Francis Ford Coppola is one of the very few filmmakers who at one point in time had it all, commercial success, critical acclaim, a place in the history of cinema. He sat on top of the world, had a bacon sandwich and proceeded to tumble down like a bag of potatoes instead of either staying where he was or gracefully descending to habitable altitudes.

He won an Oscar for writing the script for Patton and then cemented his stature by making The Godfather, The Conversation and The Godfather Part II in a span of few years. I don't even know how many accolades he received in that time. And then he embarked on a journey to adapt Joseph Conrad's Heart Of Darkness into what we know as Apocalypse Now, arguably one of the most important works of cinema and most assuredly the definitive movie about The Vietnam War. He accomplished all that in his thirties. He made four universally-lauded masterpieces in a row, co-created the New Hollywood Movement and put a bunch of other young trailblazers on a path to glory. I think we can all agree his achievements were unparalleled. He really did have it all.

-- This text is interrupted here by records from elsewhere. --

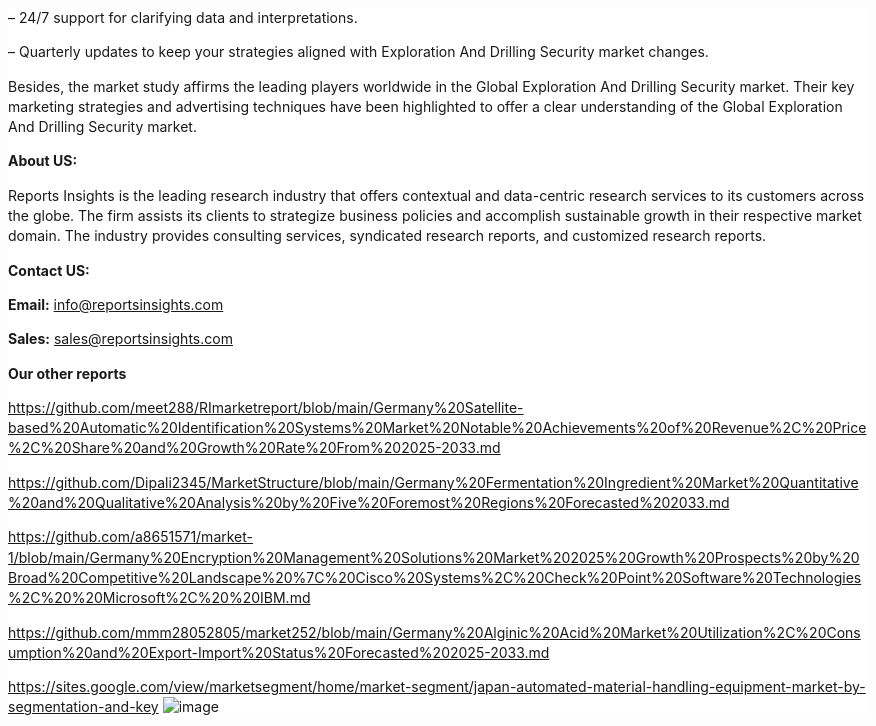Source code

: – 24/7 support for clarifying data and interpretations.

– Quarterly updates to keep your strategies aligned with Exploration And Drilling Security market changes.

Besides, the market study affirms the leading players worldwide in the Global Exploration And Drilling Security market. Their key marketing strategies and advertising techniques have been highlighted to offer a clear understanding of the Global Exploration And Drilling Security market.

<strong><strong>About US</strong>:</strong>

Reports Insights is the leading research industry that offers contextual and data-centric research services to its customers across the globe. The firm assists its clients to strategize business policies and accomplish sustainable growth in their respective market domain. The industry provides consulting services, syndicated research reports, and customized research reports.

<strong>Contact US:</strong>

<p class=><b>Email:</b> <a href=mailto:info@reportsinsights.com>info@reportsinsights.com</a></p>
<p class=><b>Sales:</b> <a href=mailto:sales@reportsinsights.com>sales@reportsinsights.com</a></p>

<strong>Our other reports</strong>

<a href=https://github.com/meet288/RImarketreport/blob/main/Germany%20Satellite-based%20Automatic%20Identification%20Systems%20Market%20Notable%20Achievements%20of%20Revenue%2C%20Price%2C%20Share%20and%20Growth%20Rate%20From%202025-2033.md>https://github.com/meet288/RImarketreport/blob/main/Germany%20Satellite-based%20Automatic%20Identification%20Systems%20Market%20Notable%20Achievements%20of%20Revenue%2C%20Price%2C%20Share%20and%20Growth%20Rate%20From%202025-2033.md</a>

<a href=https://github.com/Dipali2345/MarketStructure/blob/main/Germany%20Fermentation%20Ingredient%20Market%20Quantitative%20and%20Qualitative%20Analysis%20by%20Five%20Foremost%20Regions%20Forecasted%202033.md>https://github.com/Dipali2345/MarketStructure/blob/main/Germany%20Fermentation%20Ingredient%20Market%20Quantitative%20and%20Qualitative%20Analysis%20by%20Five%20Foremost%20Regions%20Forecasted%202033.md</a>

<a href=https://github.com/a8651571/market-1/blob/main/Germany%20Encryption%20Management%20Solutions%20Market%202025%20Growth%20Prospects%20by%20Broad%20Competitive%20Landscape%20%7C%20Cisco%20Systems%2C%20Check%20Point%20Software%20Technologies%2C%20%20Microsoft%2C%20%20IBM.md>https://github.com/a8651571/market-1/blob/main/Germany%20Encryption%20Management%20Solutions%20Market%202025%20Growth%20Prospects%20by%20Broad%20Competitive%20Landscape%20%7C%20Cisco%20Systems%2C%20Check%20Point%20Software%20Technologies%2C%20%20Microsoft%2C%20%20IBM.md</a>

<a href=https://github.com/mmm28052805/market252/blob/main/Germany%20Alginic%20Acid%20Market%20Utilization%2C%20Consumption%20and%20Export-Import%20Status%20Forecasted%202025-2033.md>https://github.com/mmm28052805/market252/blob/main/Germany%20Alginic%20Acid%20Market%20Utilization%2C%20Consumption%20and%20Export-Import%20Status%20Forecasted%202025-2033.md</a>

<a href=https://sites.google.com/view/marketsegment/home/market-segment/japan-automated-material-handling-equipment-market-by-segmentation-and-key>https://sites.google.com/view/marketsegment/home/market-segment/japan-automated-material-handling-equipment-market-by-segmentation-and-key</a>
![image](https://github.com/user-attachments/assets/1edfde56-efbc-4f9a-996d-a711f1b1f5f7)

But Apocalypse Now surely must have broken him artistically because his career quite literally jumped off a cliff in the 80's. He never recovered after the emotional roller-coaster of making Apocalypse Now. His quote about the film not being about Vietnam but being Vietnam will help you draw a parallel between Coppola and the USofA; his career was never the same just as America never truly recovered from the disastrous aftermath of that war.

Rumble Fish is a great example to illustrate just how troubled Coppola must have been at that time. It is a visually ambitious project that harks back to noir, Orson Welles and even – by extension – to German expressionism with its high-contrast monochromatic palette, strategic, stylised deployment of colour and shadows that all add up to a very suggestive tone one would associate with such names as Fritz Lang and Nicholas Ray.

However, what I find the most interesting about this film is its (perhaps incidental) poignancy in mirroring the turmoil in Coppola's career. I think it is not an accident he decided to take this material on because of what its two main characters represent. I think one could imagine Rusty James (Matt Dillon) and Motorcycle Boy (Mickey Rourke) as avatars for Coppola: one a young power-hungry, vicious youngster determined to climb up to the top, the other an aloof, spaced-out, cynical man who had seen the world from the top and wasn't a fan of what it looked like. It's easy to see Rusty James as a young pre-Apocalypse Now Coppola and Motorcycle Boy as a traumatised post-Apocalypse Now Coppola, a recovering artist. In a way, Rumble Fish may be seen as a form of therapy for an auteur trying to reconcile the youthful ambition that nearly killed him with the nihilism that came with the realisation that it may have all been worth nothing – the voracious appetite, the reckless endangerment, the strenuous climb...

At least that's what Rumble Fish signifies to me: a filmmaker's attempt at coping with the effects of what I can only describe as Hollywood PTSD.